Довлатов и окрестности - Александр Генис
Шрифт:
Интервал:
Закладка:
После стихов и музыки в соборе зажгли розданные студентами Бродского свечи. Их огонь разогнал мрак, но не холод. Вопреки календарю, в Нью-Йорке было так же холодно, как и за сорок дней до этого. В этом по-зимнему строгом воздухе раздался записанный на пленку голос Бродского:
Меня упрекали во всем, окромя погоды,и сам я грозил себе часто суровой мздой.Но скоро, как говорят, я сниму погоныи стану просто одной звездой.<…>И если за скорость света не ждешьспасибо,то общего, может, небытия броняценит попытки ее превращенья в ситои за отверстие поблагодарит меня.
Не сердце, а голос последним покидал тело поэта. После стихов в соборе осталась рифмующаяся с ними тишина.
Смерть поэта — начало его будущего: приобщение к чину классиков русской и мировой литературы. Этот долгий процесс требует глубокого осмысления метафизической позиции, которая определяет все остальное.
Бродский всегда был настойчив в решении «последних вопросов». В сущности, вся его поэзия глубоко религиозна. Атеизм для поэта — бездарная позиция, потому что он имеет дело с неумирающей реальностью языка. Язык — прообраз вечности.
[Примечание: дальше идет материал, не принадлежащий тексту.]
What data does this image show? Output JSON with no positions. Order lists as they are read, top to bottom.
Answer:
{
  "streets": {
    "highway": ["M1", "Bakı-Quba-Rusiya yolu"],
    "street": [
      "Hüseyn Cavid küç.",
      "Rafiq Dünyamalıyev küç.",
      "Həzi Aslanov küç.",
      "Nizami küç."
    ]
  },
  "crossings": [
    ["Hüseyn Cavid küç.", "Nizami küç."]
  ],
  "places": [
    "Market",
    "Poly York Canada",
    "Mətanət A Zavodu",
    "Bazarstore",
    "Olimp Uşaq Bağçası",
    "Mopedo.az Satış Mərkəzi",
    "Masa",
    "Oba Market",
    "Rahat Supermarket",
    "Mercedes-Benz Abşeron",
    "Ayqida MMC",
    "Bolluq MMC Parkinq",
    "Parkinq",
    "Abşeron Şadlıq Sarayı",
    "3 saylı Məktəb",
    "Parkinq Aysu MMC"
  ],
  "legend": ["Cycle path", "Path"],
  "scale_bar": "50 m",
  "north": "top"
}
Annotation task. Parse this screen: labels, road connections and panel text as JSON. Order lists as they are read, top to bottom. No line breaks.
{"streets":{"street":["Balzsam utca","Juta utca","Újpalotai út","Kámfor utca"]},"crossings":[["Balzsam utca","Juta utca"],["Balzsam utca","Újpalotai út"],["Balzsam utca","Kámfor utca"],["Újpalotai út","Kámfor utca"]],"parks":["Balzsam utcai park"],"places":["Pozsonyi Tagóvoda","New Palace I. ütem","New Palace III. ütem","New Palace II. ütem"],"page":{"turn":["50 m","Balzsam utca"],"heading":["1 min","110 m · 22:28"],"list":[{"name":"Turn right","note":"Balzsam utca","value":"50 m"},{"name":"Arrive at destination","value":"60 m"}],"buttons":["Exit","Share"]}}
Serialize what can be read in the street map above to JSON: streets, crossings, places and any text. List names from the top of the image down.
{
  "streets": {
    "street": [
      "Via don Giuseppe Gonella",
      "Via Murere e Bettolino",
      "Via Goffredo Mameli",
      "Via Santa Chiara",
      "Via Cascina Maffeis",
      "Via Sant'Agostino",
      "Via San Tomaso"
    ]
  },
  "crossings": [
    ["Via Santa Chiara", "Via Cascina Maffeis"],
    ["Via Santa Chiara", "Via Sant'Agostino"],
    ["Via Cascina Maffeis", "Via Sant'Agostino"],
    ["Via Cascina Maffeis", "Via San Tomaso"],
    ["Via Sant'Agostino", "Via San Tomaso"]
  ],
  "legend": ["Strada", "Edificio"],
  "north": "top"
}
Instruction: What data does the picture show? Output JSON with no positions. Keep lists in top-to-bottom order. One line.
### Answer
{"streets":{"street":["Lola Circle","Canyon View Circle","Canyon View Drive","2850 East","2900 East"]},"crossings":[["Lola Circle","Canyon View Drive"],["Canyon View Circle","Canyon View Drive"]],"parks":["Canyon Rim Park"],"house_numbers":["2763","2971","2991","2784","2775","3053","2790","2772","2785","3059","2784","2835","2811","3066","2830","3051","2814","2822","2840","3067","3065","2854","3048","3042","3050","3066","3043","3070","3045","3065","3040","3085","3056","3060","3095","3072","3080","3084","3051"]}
Ежедневная литургия пиитического труда приучает поэта мыслить религиозно. То есть вставлять свою малую жизнь в большое, космическое существование.
Это не значит, что поэт обязан верить в бога, ибо он вообще никому ничего не должен. Другое дело, что поэт вынужден работать с той или иной концепцией загробной жизни, хотя бы потому, что стихи долговечнее их автора. Мысль о бессмертии есть прямое порождение поэтического ремесла. Всякое слово нуждается в рифме, даже если оно последнее. Смерть не может быть окончательной, если она не совпадает с концом строфы. Стихотворение не может закончиться как тело — где попало. Об этом рассказывал Бродский в своих стихах. Их метафизика была простой и наглядной. Учение о началах и концах должно быть глубоким, а не запутанным. От поэта ведь нельзя узнать ничего нового о существовании Бога (хотя, конечно, хотелось бы). От поэта можно узнать, как отразилась на его творчестве попытка решить проблемы, решения в принципе не имеющие. Чехов писал: «Между „есть Бог“ и „нет Бога“ лежит целое громадное поле». Бродский без устали вглядывался в это «громадное поле», и если он разглядел больше других, то потому, что нашел в себе мужество смотреть на настоящее из будущего. Он всегда помнил «чем, — по его любимому выражению, — все это кончится».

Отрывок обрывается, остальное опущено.